Problem details:
Please return each entry that follows exactly as given, but without pictures.
--- Source information Enclosed Below ---
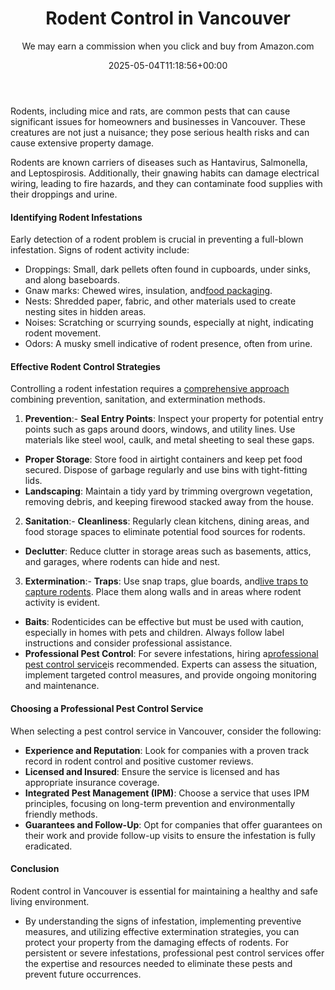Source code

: ﻿---
author: We may earn a commission when you click and buy from Amazon.com
layout: post
title: Rodent Control in Vancouver
date: '2025-05-04T11:18:56+00:00'
categories:
- Guide
- Rats
- Vancouver
tags: []
slug: /rodent-control-in-vancouver/
lastmod: 2025-05-07T12:21:28+03:00
---

Rodents, including mice and rats, are common pests that can cause significant issues for homeowners and businesses in Vancouver. These creatures are not just a nuisance; they pose serious health risks and can cause extensive property damage.

Rodents are known carriers of diseases such as Hantavirus, Salmonella, and Leptospirosis. Additionally, their gnawing habits can damage electrical wiring, leading to fire hazards, and they can contaminate food supplies with their droppings and urine.
#### Identifying Rodent Infestations
Early detection of a rodent problem is crucial in preventing a full-blown infestation. Signs of rodent activity include:
- Droppings: Small, dark pellets often found in cupboards, under sinks, and along baseboards.
- Gnaw marks: Chewed wires, insulation, and[food packaging](https://pestpolicy.com/what-do-opossums-eat/).
- Nests: Shredded paper, fabric, and other materials used to create nesting sites in hidden areas.
- Noises: Scratching or scurrying sounds, especially at night, indicating rodent movement.
- Odors: A musky smell indicative of rodent presence, often from urine.
#### Effective Rodent Control Strategies
Controlling a rodent infestation requires a
[comprehensive approach](https://www.fao.org/4/t1838e/T1838E1l.htm)
combining prevention, sanitation, and extermination methods.
1. **Prevention**:- **Seal Entry Points**: Inspect your property for potential entry points such as gaps around doors, windows, and utility lines. Use materials like steel wool, caulk, and metal sheeting to seal these gaps.
- **Proper Storage**: Store food in airtight containers and keep pet food secured. Dispose of garbage regularly and use bins with tight-fitting lids.
- **Landscaping**: Maintain a tidy yard by trimming overgrown vegetation, removing debris, and keeping firewood stacked away from the house.
2. **Sanitation**:- **Cleanliness**: Regularly clean kitchens, dining areas, and food storage spaces to eliminate potential food sources for rodents.
- **Declutter**: Reduce clutter in storage areas such as basements, attics, and garages, where rodents can hide and nest.
3. **Extermination**:- **Traps**: Use snap traps, glue boards, and[live traps to capture rodents](https://pestpolicy.com/best-mole-traps/). Place them along walls and in areas where rodent activity is evident.
- **Baits**: Rodenticides can be effective but must be used with caution, especially in homes with pets and children. Always follow label instructions and consider professional assistance.
- **Professional Pest Control**: For severe infestations, hiring a[professional pest control service](https://pestpolicy.com/best-chipmunk-repellents/)is recommended. Experts can assess the situation, implement targeted control measures, and provide ongoing monitoring and maintenance.
#### Choosing a Professional Pest Control Service
When selecting a pest control service in Vancouver, consider the following:
- **Experience and Reputation**: Look for companies with a proven track record in rodent control and positive customer reviews.
- **Licensed and Insured**: Ensure the service is licensed and has appropriate insurance coverage.
- **Integrated Pest Management (IPM)**: Choose a service that uses IPM principles, focusing on long-term prevention and environmentally friendly methods.
- **Guarantees and Follow-Up**: Opt for companies that offer guarantees on their work and provide follow-up visits to ensure the infestation is fully eradicated.
#### Conclusion
Rodent control in Vancouver is essential for maintaining a healthy and safe living environment.
- By understanding the signs of infestation, implementing preventive measures, and utilizing effective extermination strategies, you can protect your property from the damaging effects of rodents.
For persistent or severe infestations, professional pest control services offer the expertise and resources needed to eliminate these pests and prevent future occurrences.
--- End of Enclosed Source information ---
Your response:
Source code

: ﻿---
author: We may earn a commission when you click and buy from Amazon.com
layout: post
title: Rodent Control in Vancouver
date: '2025-05-04T11:18:56+00:00'
categories:
- Guide
- Rats
- Vancouver
tags: []
slug: /rodent-control-in-vancouver/
lastmod: 2025-05-07T12:21:28+03:00
---

Rodents, including mice and rats, are common pests that can cause significant issues for homeowners and businesses in Vancouver. These creatures are not just a nuisance; they pose serious health risks and can cause extensive property damage.

Rodents are known carriers of diseases such as Hantavirus, Salmonella, and Leptospirosis. Additionally, their gnawing habits can damage electrical wiring, leading to fire hazards, and they can contaminate food supplies with their droppings and urine.
#### Identifying Rodent Infestations
Early detection of a rodent problem is crucial in preventing a full-blown infestation. Signs of rodent activity include:
- Droppings: Small, dark pellets often found in cupboards, under sinks, and along baseboards.
- Gnaw marks: Chewed wires, insulation, and[food packaging](https://pestpolicy.com/what-do-opossums-eat/).
- Nests: Shredded paper, fabric, and other materials used to create nesting sites in hidden areas.
- Noises: Scratching or scurrying sounds, especially at night, indicating rodent movement.
- Odors: A musky smell indicative of rodent presence, often from urine.
#### Effective Rodent Control Strategies
Controlling a rodent infestation requires a
[comprehensive approach](https://www.fao.org/4/t1838e/T1838E1l.htm)
combining prevention, sanitation, and extermination methods.
1. **Prevention**:- **Seal Entry Points**: Inspect your property for potential entry points such as gaps around doors, windows, and utility lines. Use materials like steel wool, caulk, and metal sheeting to seal these gaps.
- **Proper Storage**: Store food in airtight containers and keep pet food secured. Dispose of garbage regularly and use bins with tight-fitting lids.
- **Landscaping**: Maintain a tidy yard by trimming overgrown vegetation, removing debris, and keeping firewood stacked away from the house.
2. **Sanitation**:- **Cleanliness**: Regularly clean kitchens, dining areas, and food storage spaces to eliminate potential food sources for rodents.
- **Declutter**: Reduce clutter in storage areas such as basements, attics, and garages, where rodents can hide and nest.
3. **Extermination**:- **Traps**: Use snap traps, glue boards, and[live traps to capture rodents](https://pestpolicy.com/best-mole-traps/). Place them along walls and in areas where rodent activity is evident.
- **Baits**: Rodenticides can be effective but must be used with caution, especially in homes with pets and children. Always follow label instructions and consider professional assistance.
- **Professional Pest Control**: For severe infestations, hiring a[professional pest control service](https://pestpolicy.com/best-chipmunk-repellents/)is recommended. Experts can assess the situation, implement targeted control measures, and provide ongoing monitoring and maintenance.
#### Choosing a Professional Pest Control Service
When selecting a pest control service in Vancouver, consider the following:
- **Experience and Reputation**: Look for companies with a proven track record in rodent control and positive customer reviews.
- **Licensed and Insured**: Ensure the service is licensed and has appropriate insurance coverage.
- **Integrated Pest Management (IPM)**: Choose a service that uses IPM principles, focusing on long-term prevention and environmentally friendly methods.
- **Guarantees and Follow-Up**: Opt for companies that offer guarantees on their work and provide follow-up visits to ensure the infestation is fully eradicated.
#### Conclusion
Rodent control in Vancouver is essential for maintaining a healthy and safe living environment.
- By understanding the signs of infestation, implementing preventive measures, and utilizing effective extermination strategies, you can protect your property from the damaging effects of rodents.
For persistent or severe infestations, professional pest control services offer the expertise and resources needed to eliminate these pests and prevent future occurrences.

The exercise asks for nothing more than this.